Section 31 of the Act is more than simply a notice provision. It does not create priorities per se, but it recognizes a right to claim priority in a person who ultimately establishes their interest in property. Where that interest is established by a reapportionment of interests under s. 65 of the Family Relations Act, the reapportionment takes effect from the date of the triggering event under s. 56 of that Act. In this case, the spouse applying for reapportionment of interests in the matrimonial home registered a lis pendens before Revenue Canada registered a judgment against her husband’s interest in the home. However, both the lis pendens and the judgment were registered before the triggering event. The court held that the judgment attached to the husband’s interest before the date of the triggering event, with the result that the court could only reapportion his interest subject to the judgment (Antenen v. Antenen (Guardian ad Litem of), 1992 CanLII 204 (BC SC)).

In divorce proceedings, the plaintiff claimed, as a family asset, an undivided one-half interest in a property registered in her husband’s name. In a related action heard at the same time, the plaintiff’s mother-in-law claimed the property was held in trust for her benefit and for the benefit of her family. The property was acquired in 2002 with funds advanced solely from the mother-in-law’s trust fund. Title was registered in the son’s name. The plaintiff and the son separated in 2007. As part of the separation, the son agreed to transfer title to the property to the plaintiff. Before the transfer was registered, the mother-in-law filed a caveat against the title and launched an action against her son for a declaration of resulting trust. The court found overwhelming evidence to support the mother-in-law’s claim that, at the time of the transfer of funds to purchase the property, the mother-in-law intended that she remain as the beneficial owner of the property. There was no evidence she intended the advance to her son as either a gift or a loan. As a consequence, at the time the caveat was filed, it served to place the parties on notice that the mother-in-law had a pre-existing claim to an interest in the property. Accordingly, the property was not a family asset and priorities between the plaintiff and her mother-in-law were to be determined under the Land Title Act and not the Family Relations Act. The court ordered that title to the property be registered in the name of the mother-in-law’s trust or its nominee (Fulton v. Gunn, 2008 BCSC 1159).

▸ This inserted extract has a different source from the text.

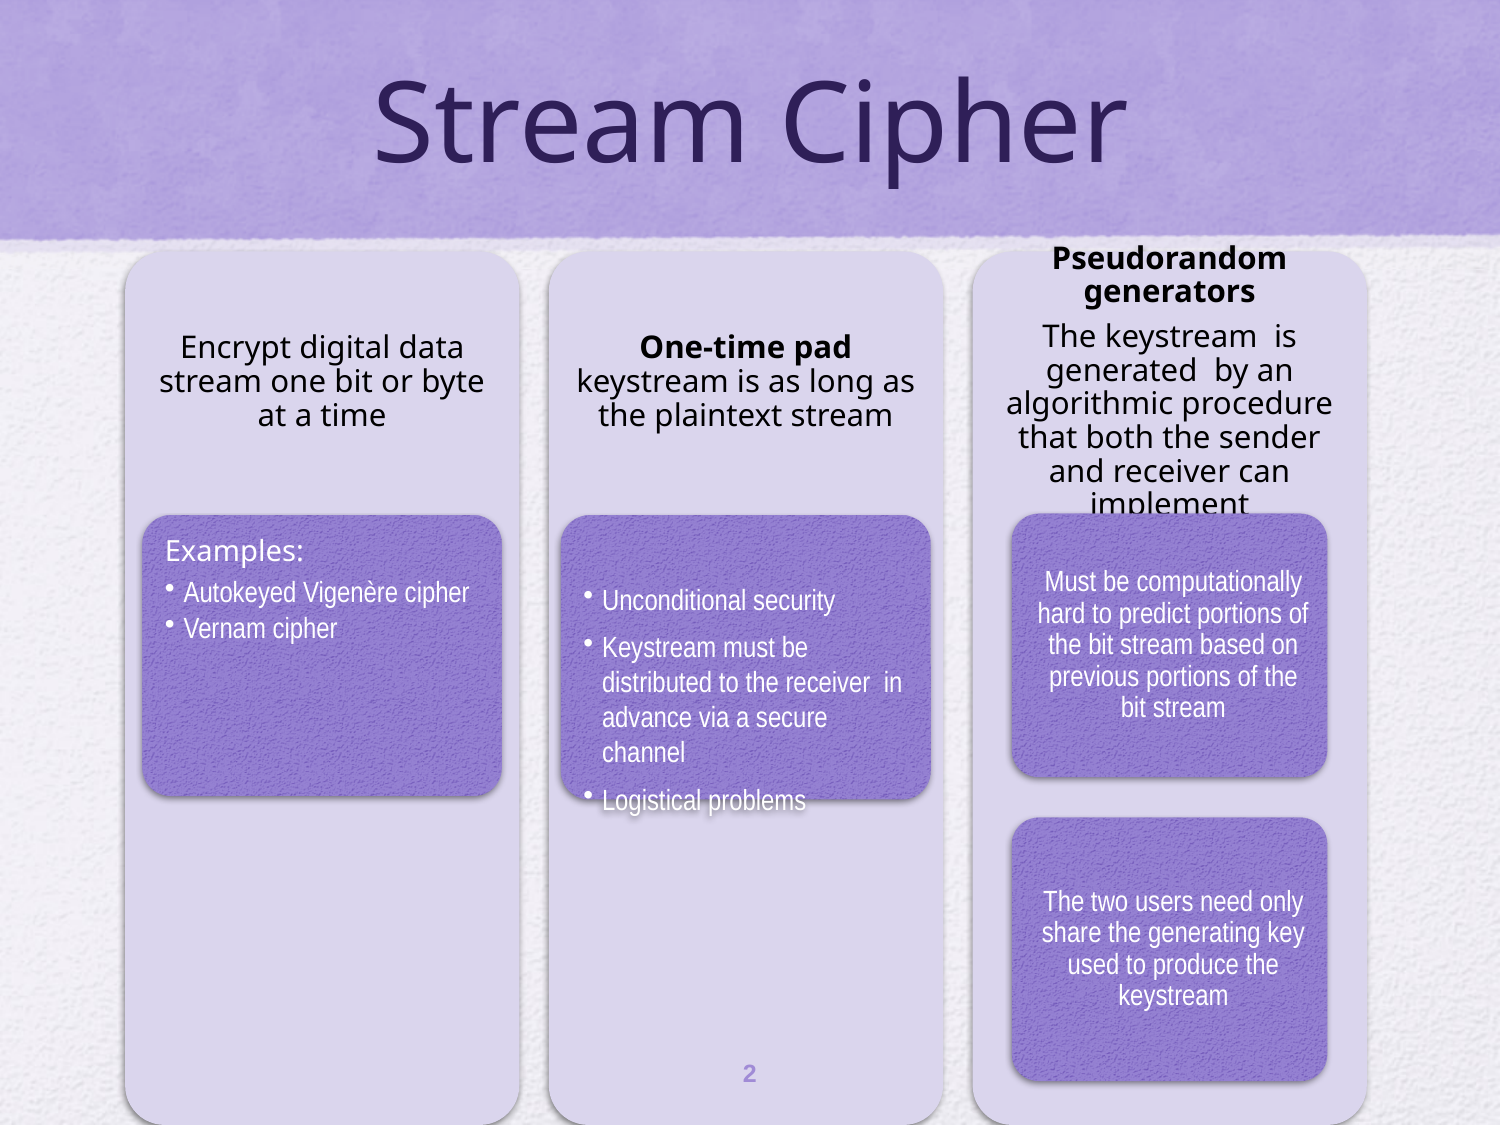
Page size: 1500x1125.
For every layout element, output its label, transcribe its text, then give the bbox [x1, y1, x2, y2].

picture [0, 225, 1500, 1125]
title Stream Cipher [129, 6, 1372, 239]
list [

Priorities Involving the Builders Lien Act

After a debenture holder registered a lis pendens against properties, several claims of builders lien were filed relating to work done or materials delivered to those properties before the date that the lis pendens was registered. In determining the priorities between the debenture holder and lien claimants, the court found that a lis pendens registered under this section does not create any substantive rights but is merely a form of notice. Section 31 does not create or affirm priority; rather the holder of a lis pendens is “entitled to claim priority”, and then only if that claim is subsequently established by a judgment or order. The subsequently registered claims of lien under s. 11 of the Builders Lien Act, S.B.C. 1997, c. 45 are more concerned with substantive rights. Once filed, they take effect from the date of commencement of the work and have priority over all judgments made after the liens take effect (Royal Bank of Canada v. Vista Homes Ltd., 1985 CanLII 470 (BC SC)).